START Information supplied

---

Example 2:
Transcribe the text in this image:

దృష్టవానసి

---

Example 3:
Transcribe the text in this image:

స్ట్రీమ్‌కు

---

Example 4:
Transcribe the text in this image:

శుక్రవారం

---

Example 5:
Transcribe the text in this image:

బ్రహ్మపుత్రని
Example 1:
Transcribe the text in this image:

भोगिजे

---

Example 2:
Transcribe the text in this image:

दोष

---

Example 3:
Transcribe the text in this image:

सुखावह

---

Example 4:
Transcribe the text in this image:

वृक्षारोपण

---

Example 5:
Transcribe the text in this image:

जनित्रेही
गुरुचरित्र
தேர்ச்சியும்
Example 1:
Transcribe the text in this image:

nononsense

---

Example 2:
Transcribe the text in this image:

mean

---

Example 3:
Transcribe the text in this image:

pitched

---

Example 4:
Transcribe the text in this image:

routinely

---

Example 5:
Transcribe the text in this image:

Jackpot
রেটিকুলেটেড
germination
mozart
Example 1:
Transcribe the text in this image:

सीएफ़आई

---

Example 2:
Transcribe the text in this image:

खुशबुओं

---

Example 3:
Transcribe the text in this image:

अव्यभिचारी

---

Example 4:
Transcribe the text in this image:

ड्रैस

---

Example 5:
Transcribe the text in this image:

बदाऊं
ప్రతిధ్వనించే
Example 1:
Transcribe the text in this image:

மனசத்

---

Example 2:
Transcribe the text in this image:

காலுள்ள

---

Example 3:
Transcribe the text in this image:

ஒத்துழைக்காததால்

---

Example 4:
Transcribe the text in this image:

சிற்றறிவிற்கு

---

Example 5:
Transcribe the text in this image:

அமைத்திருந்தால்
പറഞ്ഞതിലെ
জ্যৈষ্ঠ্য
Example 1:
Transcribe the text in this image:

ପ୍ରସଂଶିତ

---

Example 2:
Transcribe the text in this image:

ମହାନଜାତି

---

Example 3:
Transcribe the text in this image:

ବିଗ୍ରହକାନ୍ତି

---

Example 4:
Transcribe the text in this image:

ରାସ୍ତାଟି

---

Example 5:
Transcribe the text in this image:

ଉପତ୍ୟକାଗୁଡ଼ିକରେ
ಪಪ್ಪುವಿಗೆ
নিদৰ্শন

END Information supplied

### What is needed:
For the material above, produce a word-for-word copy.

### Solution for this exercise:
---

Example 2:
Transcribe the text in this image:

దృష్టవానసి

---

Example 3:
Transcribe the text in this image:

స్ట్రీమ్‌కు

---

Example 4:
Transcribe the text in this image:

శుక్రవారం

---

Example 5:
Transcribe the text in this image:

బ్రహ్మపుత్రని
Example 1:
Transcribe the text in this image:

भोगिजे

---

Example 2:
Transcribe the text in this image:

दोष

---

Example 3:
Transcribe the text in this image:

सुखावह

---

Example 4:
Transcribe the text in this image:

वृक्षारोपण

---

Example 5:
Transcribe the text in this image:

जनित्रेही
गुरुचरित्र
தேர்ச்சியும்
Example 1:
Transcribe the text in this image:

nononsense

---

Example 2:
Transcribe the text in this image:

mean

---

Example 3:
Transcribe the text in this image:

pitched

---

Example 4:
Transcribe the text in this image:

routinely

---

Example 5:
Transcribe the text in this image:

Jackpot
রেটিকুলেটেড
germination
mozart
Example 1:
Transcribe the text in this image:

सीएफ़आई

---

Example 2:
Transcribe the text in this image:

खुशबुओं

---

Example 3:
Transcribe the text in this image:

अव्यभिचारी

---

Example 4:
Transcribe the text in this image:

ड्रैस

---

Example 5:
Transcribe the text in this image:

बदाऊं
ప్రతిధ్వనించే
Example 1:
Transcribe the text in this image:

மனசத்

---

Example 2:
Transcribe the text in this image:

காலுள்ள

---

Example 3:
Transcribe the text in this image:

ஒத்துழைக்காததால்

---

Example 4:
Transcribe the text in this image:

சிற்றறிவிற்கு

---

Example 5:
Transcribe the text in this image:

அமைத்திருந்தால்
പറഞ്ഞതിലെ
জ্যৈষ্ঠ্য
Example 1:
Transcribe the text in this image:

ପ୍ରସଂଶିତ

---

Example 2:
Transcribe the text in this image:

ମହାନଜାତି

---

Example 3:
Transcribe the text in this image:

ବିଗ୍ରହକାନ୍ତି

---

Example 4:
Transcribe the text in this image:

ରାସ୍ତାଟି

---

Example 5:
Transcribe the text in this image:

ଉପତ୍ୟକାଗୁଡ଼ିକରେ
ಪಪ್ಪುವಿಗೆ
নিদৰ্শন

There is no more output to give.